In contrast with the other two groups, the Solo Achievers were disapproving of the tutorial aspects of the course. Initially, they felt strongly that tutorials were useless (Statement #8, + 4) and disagreed that teaching assistant (TA) office hours were helpful (Statement #30, − 3). They highly disagreed that synchronous lab sessions were critical to their understanding of anatomy (Statement #32, − 5). This might be indicative of the self-sufficiency and independency of this group of students. These findings resemble the findings by Pilkington & Hanif31 where students found asynchronous sessions more suitable than synchronous sessions for their learning. They also found low attendance rates of 20–25% for tutorial sessions. However, we found the students’ attitudes changed positively at Time 2 for Statements #8 and #30, respectively, but remained to be highly negative on Statement #32 (− 4). In addition, their position changed from neutral (0) to negative (− 4) on Statement #18 “I need more time to complete my MCQ exam”.

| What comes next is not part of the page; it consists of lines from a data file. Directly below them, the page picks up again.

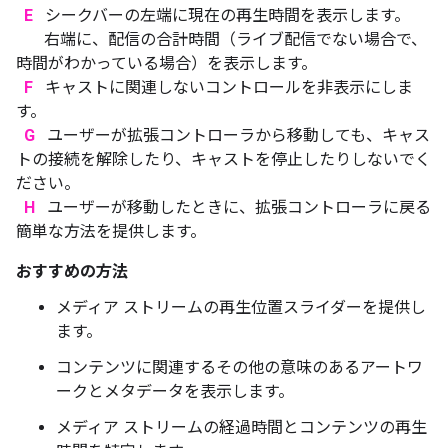
E
シークバーの左端に現在の再生時間を表示します。
右端に、配信の合計時間（ライブ配信でない場合で、
時間がわかっている場合）を表示します。
F
キャストに関連しないコントロールを非表示にしま
す。
G
ユーザーが拡張コントローラから移動しても、キャス
トの接続を解除したり、キャストを停止したりしないでく
ださい。
H
ユーザーが移動したときに、拡張コントローラに戻る
簡単な方法を提供します。
おすすめの方法
メディア ストリームの再生位置スライダーを提供し
ます。
コンテンツに関連するその他の意味のあるアートワ
ークとメタデータを表示します。
メディア ストリームの経過時間とコンテンツの再生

In-person Learners were skeptical about online learning at both Time 1 and Time 2. Their skepticism might be generated because of a lack of a sense of community and/or feelings of isolation, having technical issues and difficulties in collaborating with peers, the need for more disciplined learning environment, and lack of self-motivation32.

Although students’ attitudes changed positively toward online learning during the pandemic, which is in keeping with the findings of a recent study32, students still viewed the online classroom as suboptimal to in-person learning. However, compared to In-person Learners, who comprised a small group (17.2%) of students, Overtaxed Students and Solo Achievers, became more adaptable to online learning from Time 1 to Time 2 and developed more positive views regarding online learning.

The finding that students in general did not wish to learn in an online format and yet found lectures absolutely key to learning (Statement #7) undoubtedly set up a conflict between the necessity of the lecture material and distaste for the form of delivery. These findings confirm the transition from in-person to online learning is gradual, and students need time to become familiar with and adapt to online learning33,34, although it does not make online learning the preferred method of delivery. This finding is supported by the consensus statement #31 “I prefer online learning compared to the in-person format” that was strongly disagreed with by all students even though they all appreciated the opportunity of being able to review online lectures asynchronously (Statement #23). The reason students preferred the in-person classroom over online learning might be related to the notion that the pandemic forced an abrupt move to online learning that did not meet student expectations. As such, at the beginning of the course, students may have felt less engaged in the classroom and more distracted by the technical challenges related to an online format as they were adjusting to this style of learning34,35,36. The source of the dislike may also have risen from the essential nature of anatomy education, which is difficult to translate to an online format. The fact that consensus statement “I think that virtual specimens do not replace the physical presence of specimens” was strongly agreed with by all groups emphasizes the issues with online anatomy education.

In conclusion, on-line education will likely continue and further evolve beyond the pandemic32. This study will be useful in providing insights from the students’ perspectives. These granular findings indicate how students might differ on viewing and evaluating online courses, and this methodology can be used in redesigning and restructuring different components of an online course in higher education settings.